JAKARTA, MediaGaruda.Co.Id – Koalisi Kawali Indonesia Lestari (KAWALI) menjelaskan Indonesia merupakan negara yang kaya akan potensi alam dan keaneka ragaman hayati. Hal itu yang menjadikan indonesia sebagai negara yang eksotis. Namun selain eksotis pada keindahannya, indonesia juga menjadi negara yang eksotis pada pemanfaatan Sumber Daya Alamnya. Seperti salah satunya pada pemanfaatan hasil hutan, baik Hasil Hutan Kayu (HHK) ataupun Hasil Hutan Bukan Kayu (HHBK). Potensi hasil hutan ini menjadi suatu hal yang sangat seksi untuk dimanfaatkan baik untuk kepentingan kesejahteraan masyarakatnya, ataupun kepentingan komersil bagi kalangan pengusaha.

Salah satu jenis pemanfaatan potensi hutan adalah Pemungutan Hasil Hutan Bukan Kayu pada penyadapan getah pinus. Namun pada pemanfaatannya harus tetap mengacu kepada regulasi yang berlaku, kelestarian lingkungan, dan hak-hak masyarakat sekitar kawasan hutan. Rencana pemungutan HHBK dari penyadapan getah pinus ini terjadi di Taman Nasional Gunung Ciremai, yang rencananya akan dikelola oleh pihak swasta untuk kepentingan komersil.

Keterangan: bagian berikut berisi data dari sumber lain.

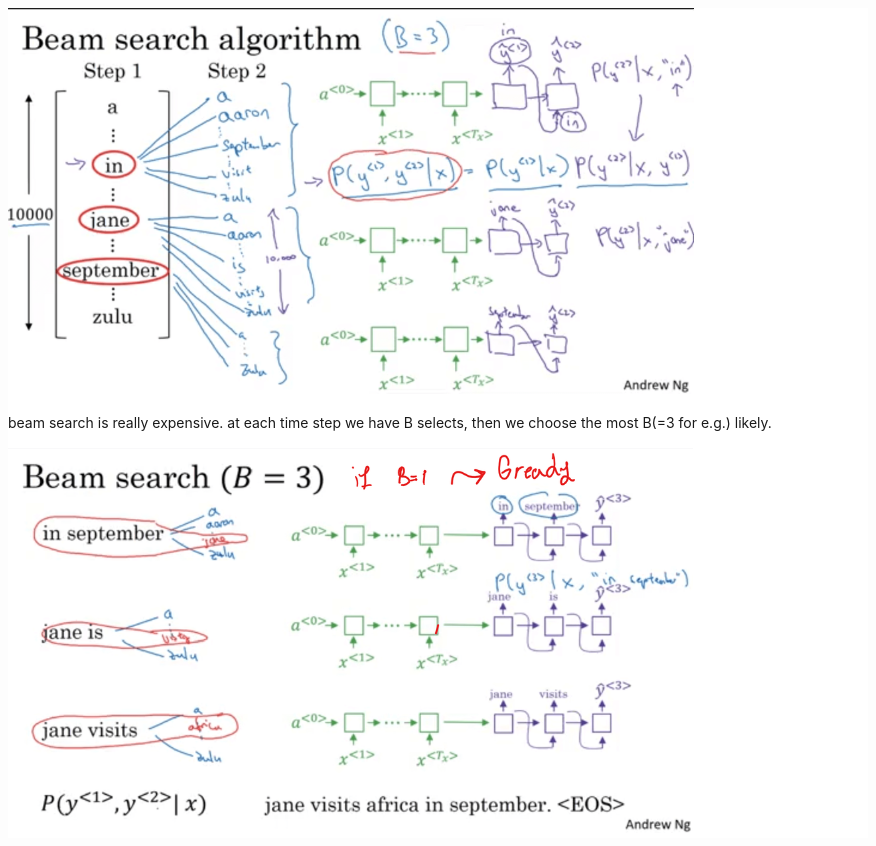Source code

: <img src="Deep Learning Specialization Courses 3,4,5.assets/image-20200910093011529.png" alt="image-20200910093011529" style="zoom:67%;" />

beam search is really expensive. at each time step we have B selects, then we choose the most B(=3 for e.g.) likely. 

<img src="Deep Learning Specialization Courses 3,4,5.assets/image-20200910093106516.png" alt="image-20200910093106516" style="zoom:67%;" />

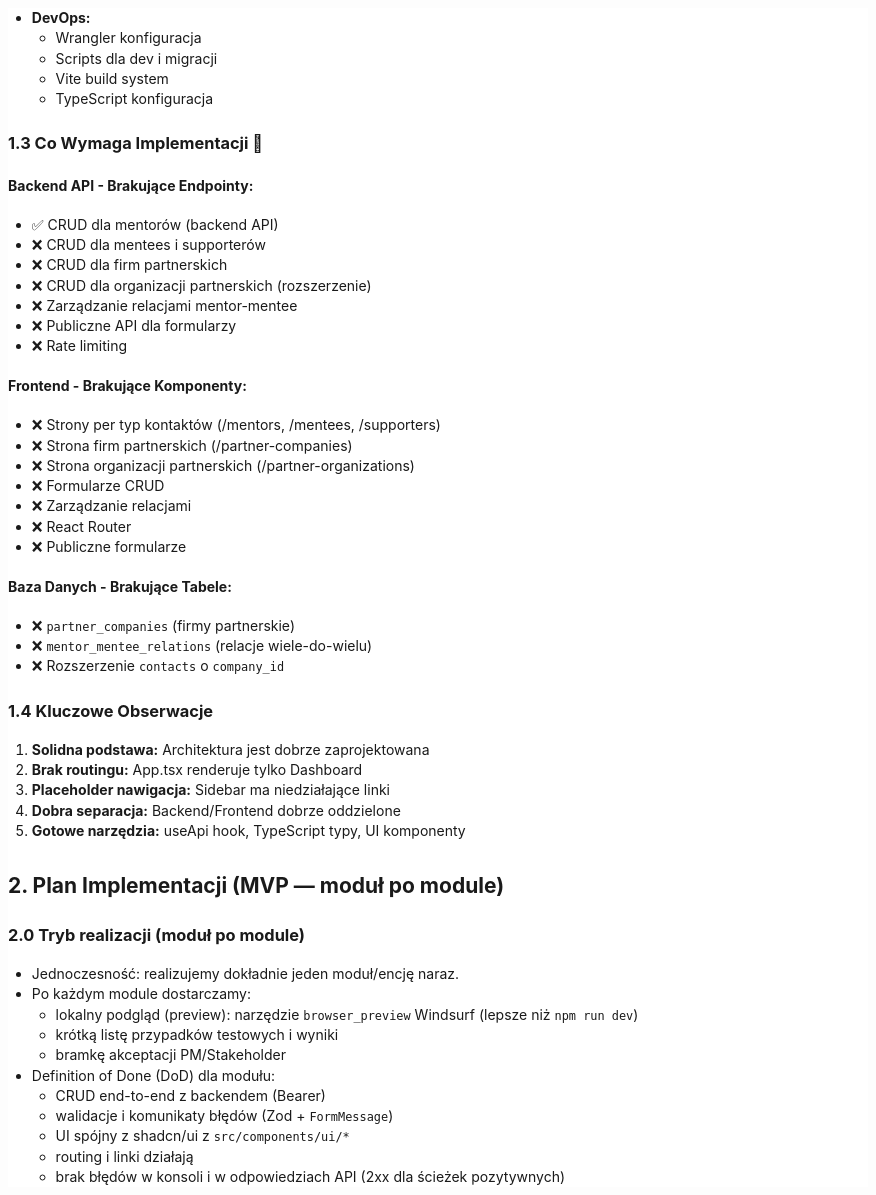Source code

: - **DevOps:**
  - Wrangler konfiguracja
  - Scripts dla dev i migracji
  - Vite build system
  - TypeScript konfiguracja

### 1.3 Co Wymaga Implementacji 🔄

#### Backend API - Brakujące Endpointy:
- ✅ CRUD dla mentorów (backend API)
- ❌ CRUD dla mentees i supporterów
- ❌ CRUD dla firm partnerskich
- ❌ CRUD dla organizacji partnerskich (rozszerzenie)
- ❌ Zarządzanie relacjami mentor-mentee
- ❌ Publiczne API dla formularzy
- ❌ Rate limiting

#### Frontend - Brakujące Komponenty:
- ❌ Strony per typ kontaktów (/mentors, /mentees, /supporters)
- ❌ Strona firm partnerskich (/partner-companies)
- ❌ Strona organizacji partnerskich (/partner-organizations)
- ❌ Formularze CRUD
- ❌ Zarządzanie relacjami
- ❌ React Router
- ❌ Publiczne formularze

#### Baza Danych - Brakujące Tabele:
- ❌ `partner_companies` (firmy partnerskie)
- ❌ `mentor_mentee_relations` (relacje wiele-do-wielu)
- ❌ Rozszerzenie `contacts` o `company_id`

### 1.4 Kluczowe Obserwacje
1. **Solidna podstawa:** Architektura jest dobrze zaprojektowana
2. **Brak routingu:** App.tsx renderuje tylko Dashboard
3. **Placeholder nawigacja:** Sidebar ma niedziałające linki
4. **Dobra separacja:** Backend/Frontend dobrze oddzielone
5. **Gotowe narzędzia:** useApi hook, TypeScript typy, UI komponenty

## 2. Plan Implementacji (MVP — moduł po module)

### 2.0 Tryb realizacji (moduł po module)
- Jednoczesność: realizujemy dokładnie jeden moduł/encję naraz.
- Po każdym module dostarczamy:
  - lokalny podgląd (preview): narzędzie `browser_preview` Windsurf (lepsze niż `npm run dev`)
  - krótką listę przypadków testowych i wyniki
  - bramkę akceptacji PM/Stakeholder
- Definition of Done (DoD) dla modułu:
  - CRUD end-to-end z backendem (Bearer)
  - walidacje i komunikaty błędów (Zod + `FormMessage`)
  - UI spójny z shadcn/ui z `src/components/ui/*`
  - routing i linki działają
  - brak błędów w konsoli i w odpowiedziach API (2xx dla ścieżek pozytywnych)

“Namun rencana ini ditolak secara tegas oleh kelompok AKAR, dan beberapa kalangan masyarakat lainnya,”kata Fatmata Juliansyah
Manager Advokasi dan Kampanye KAWALI, yang diterima MediaGaruda.co.id, Minggu (3/4/2022) petang ini.

Dia melanjutkan bahwa, masyarakat sekitar kawasan gunung Ciremai, menggantungkan hidup dan mata pencahariannya di kawasan Taman Nasional Gunung Ciremai, selain itu apabila terjadi dampak lingkungan di sekitar kawasan maka yang terkena dampaknya lebih dulu adalah masyarakat, jadi sangat berhak bagi mereka agar aspirasi dan argumentasinya didengarkan.

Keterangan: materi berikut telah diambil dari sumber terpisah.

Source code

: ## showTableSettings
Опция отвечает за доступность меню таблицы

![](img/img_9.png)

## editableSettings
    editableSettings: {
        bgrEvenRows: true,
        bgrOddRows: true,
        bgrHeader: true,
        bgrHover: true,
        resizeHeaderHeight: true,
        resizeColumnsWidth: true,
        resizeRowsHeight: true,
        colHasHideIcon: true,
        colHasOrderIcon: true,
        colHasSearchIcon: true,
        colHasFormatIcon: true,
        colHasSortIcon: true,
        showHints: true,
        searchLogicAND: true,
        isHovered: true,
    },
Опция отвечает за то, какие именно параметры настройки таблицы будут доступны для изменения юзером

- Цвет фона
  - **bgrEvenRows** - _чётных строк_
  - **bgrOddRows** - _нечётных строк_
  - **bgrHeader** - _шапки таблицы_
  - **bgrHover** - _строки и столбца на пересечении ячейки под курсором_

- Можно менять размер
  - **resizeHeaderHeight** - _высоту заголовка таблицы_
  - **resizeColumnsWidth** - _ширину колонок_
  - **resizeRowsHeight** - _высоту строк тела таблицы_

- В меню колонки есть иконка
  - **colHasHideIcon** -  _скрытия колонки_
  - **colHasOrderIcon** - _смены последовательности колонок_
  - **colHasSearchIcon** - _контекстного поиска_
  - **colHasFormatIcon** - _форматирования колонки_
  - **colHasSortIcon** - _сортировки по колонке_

PT. RINAYA dinilai oleh masyarakat dan kelompok AKAR melakukan berbagai upaya persuasif agar masyarakat menyetujui adanya rencana penyadapan getah pinus tersebut, tanpa mempertimbangkan resiko kerusakan hutan dan tanpa adanya keterlibatan masyarakat setempat dalam kegiatan tersebut.

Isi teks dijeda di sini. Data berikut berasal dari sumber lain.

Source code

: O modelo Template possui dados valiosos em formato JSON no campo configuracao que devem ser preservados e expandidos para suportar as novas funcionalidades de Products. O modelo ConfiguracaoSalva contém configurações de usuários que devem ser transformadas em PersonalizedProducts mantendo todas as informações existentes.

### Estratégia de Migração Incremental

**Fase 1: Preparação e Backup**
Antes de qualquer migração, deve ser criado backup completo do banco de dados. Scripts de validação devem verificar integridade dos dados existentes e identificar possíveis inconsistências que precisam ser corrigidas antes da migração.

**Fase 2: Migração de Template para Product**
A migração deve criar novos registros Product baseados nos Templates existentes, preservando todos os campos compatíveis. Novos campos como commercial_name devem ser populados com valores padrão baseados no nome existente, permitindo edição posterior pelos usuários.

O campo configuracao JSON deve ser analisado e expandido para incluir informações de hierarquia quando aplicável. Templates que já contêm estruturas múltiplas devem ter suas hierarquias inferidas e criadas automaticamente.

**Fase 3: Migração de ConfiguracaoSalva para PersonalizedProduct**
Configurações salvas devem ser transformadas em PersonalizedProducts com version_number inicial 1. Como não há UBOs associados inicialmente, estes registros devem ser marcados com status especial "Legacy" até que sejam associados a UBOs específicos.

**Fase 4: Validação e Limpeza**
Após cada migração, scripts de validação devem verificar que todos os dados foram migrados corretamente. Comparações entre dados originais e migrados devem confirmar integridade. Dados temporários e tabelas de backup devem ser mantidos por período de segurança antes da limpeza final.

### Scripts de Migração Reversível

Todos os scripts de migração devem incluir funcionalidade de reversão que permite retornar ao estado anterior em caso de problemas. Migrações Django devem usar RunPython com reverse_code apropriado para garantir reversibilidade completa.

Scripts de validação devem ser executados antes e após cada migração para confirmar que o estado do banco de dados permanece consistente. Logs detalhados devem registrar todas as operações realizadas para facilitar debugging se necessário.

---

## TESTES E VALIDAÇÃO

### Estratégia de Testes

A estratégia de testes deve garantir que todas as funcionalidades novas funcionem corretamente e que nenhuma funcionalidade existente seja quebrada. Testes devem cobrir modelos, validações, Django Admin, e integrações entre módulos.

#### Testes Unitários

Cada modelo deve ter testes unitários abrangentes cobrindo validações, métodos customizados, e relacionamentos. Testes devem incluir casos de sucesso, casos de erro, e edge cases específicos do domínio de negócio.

“Hal lain yang dikhawatirkan adalah privatisasi lahan oleh perusahaan yang akan terjadi apabila rencana ini dilanjutkan dan mendapatkan izin,”kata Fatmata.

Pemanfaatan hutan diatur pada UU No. 41/1999 dan PP No. 6/2007 yang mana disebutkan bahwa dalam hal pemanfaatannya harus dilakukan dengan tetap menjaga kelestariannya, dan dilakukan secara optimal dan adil untuk kesejahteraan masyarakat. Pada pasal 30 UU tersebut disampaikan bahwa setiap BUMN, BUMD, dan Swasta yang memperoleh izin usaha pemanfaatan, diwajibkan untuk bekerjasama dengan koperasi masyarakat setempat. Kemudian pada pasal 18 PP tersebut disampaikan bahwa pemanfaatan hutan dapat dilakukan pada seluruh kawasan hutan kecuali pada cagar alam, zona rimba, dan zona inti dalam taman nasional. Maka selanjutnya sebelum rencana pemungutan HHBK ini dilanjutkan,

“KAWALI menghimbau kepada para pihak yang bersangkutan untuk tidak terburu-buru dalam pelaksanaannya. Selain untuk mempertimbangkan dalam segi regulasi, penolakan dari masyarakat juga harus didengar karena itu merupakan hak mereka dalam menyampaikan argumentasinya,”ungkapnya.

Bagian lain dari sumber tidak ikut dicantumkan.